Domestic airfares rose $6 in the third quarter, which is peanuts
Passengers paid higher domestic fares in the third quarter of 2012. Pictured are passengers in an American Airlines 737. Grant Wickes / Flickr.com
Since bag fees and other charges aren’t included in the “fares,” comparisons with bygone eras in aviation don’t really work.
Average domestic airfares rose 1.8% to $367 in the third quarter compared to a year earlier, the Bureau of Transportation Statistics found.
Safe bet or not, Atlantic City, N.J., had the lowest average fare in the third quarter at $133.
Huntsville, Alabama, home to NASA’s Marshall Space Flight Center, had the highest average fare, $522.
There are some interesting data points in the BTS report about that average domestic fare of $367 in the third quarter of 2012.

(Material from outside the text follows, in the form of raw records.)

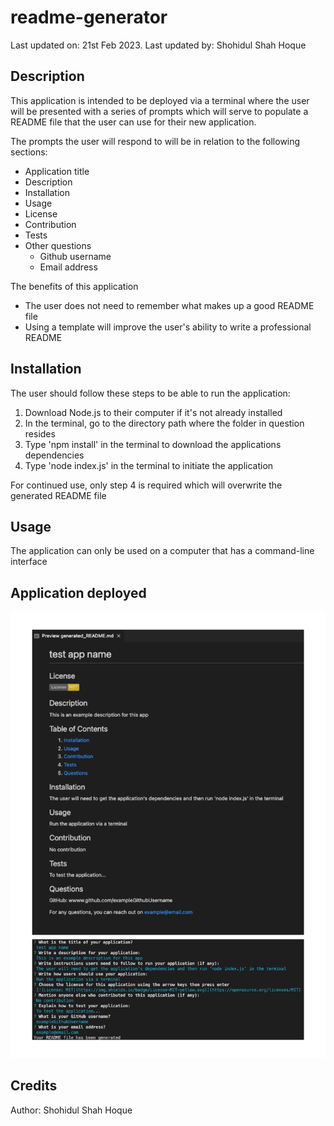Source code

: # readme-generator
Last updated on: 21st Feb 2023. Last updated by: Shohidul Shah Hoque

## Description
This application is intended to be deployed via a terminal where the user will be presented with a series of prompts which will serve to populate a README file that the user can use for their new application.

The prompts the user will respond to will be in relation to the following sections:
- Application title 
- Description 
- Installation 
- Usage 
- License 
- Contribution 
- Tests 
- Other questions
    - Github username
    - Email address

The benefits of this application
- The user does not need to remember what makes up a good README file
- Using a template will improve the user's ability to write a professional README

## Installation
The user should follow these steps to be able to run the application:
1. Download Node.js to their computer if it's not already installed
2. In the terminal, go to the directory path where the folder in question resides
3. Type 'npm install' in the terminal to download the applications dependencies
4. Type 'node index.js' in the terminal to initiate the application

For continued use, only step 4 is required which will overwrite the generated README file

## Usage
The application can only be used on a computer that has a command-line interface

## Application deployed
![screenshot of the application being run on the terminal](screenshot.png)

## Credits
Author: Shohidul Shah Hoque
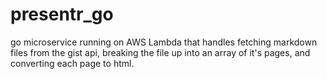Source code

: # presentr_go
go microservice running on AWS Lambda that handles fetching markdown files from the gist api, breaking the file up into an array of it's pages, and converting each page to html.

- The $367 average fare in the third quarter of 2012 is the fifth-highest average fare for any quarter since 1995, but the two previous high-fare marks occurred in the past year — $385 in the preceeding quarter, the second quarter of 2012, and $361 in the third quarter of 2011.
- The third quarter of 2012 fare of $367 would be $243 in 1995 dollars. The highest inflation-adusted average fare for any quarter since 1995 was $297 in the third quarter of 2000.
Before we feel too sorry for the airlines in terms of their average fares not keeping up with inflation, consider another BTS statistic. U.S. airlines took in 71.2% of their total revenue from the fares themselves in the third quarter of 2012. In 1990, passenger airlines collected 87.6% of their total revenue from fares.
So the $367 average fare in the third quarter of 2012 doesn’t include the bevy of ancillary fees, including bag fees, for instance. In essence, those fees were part of the fare in a bygone era.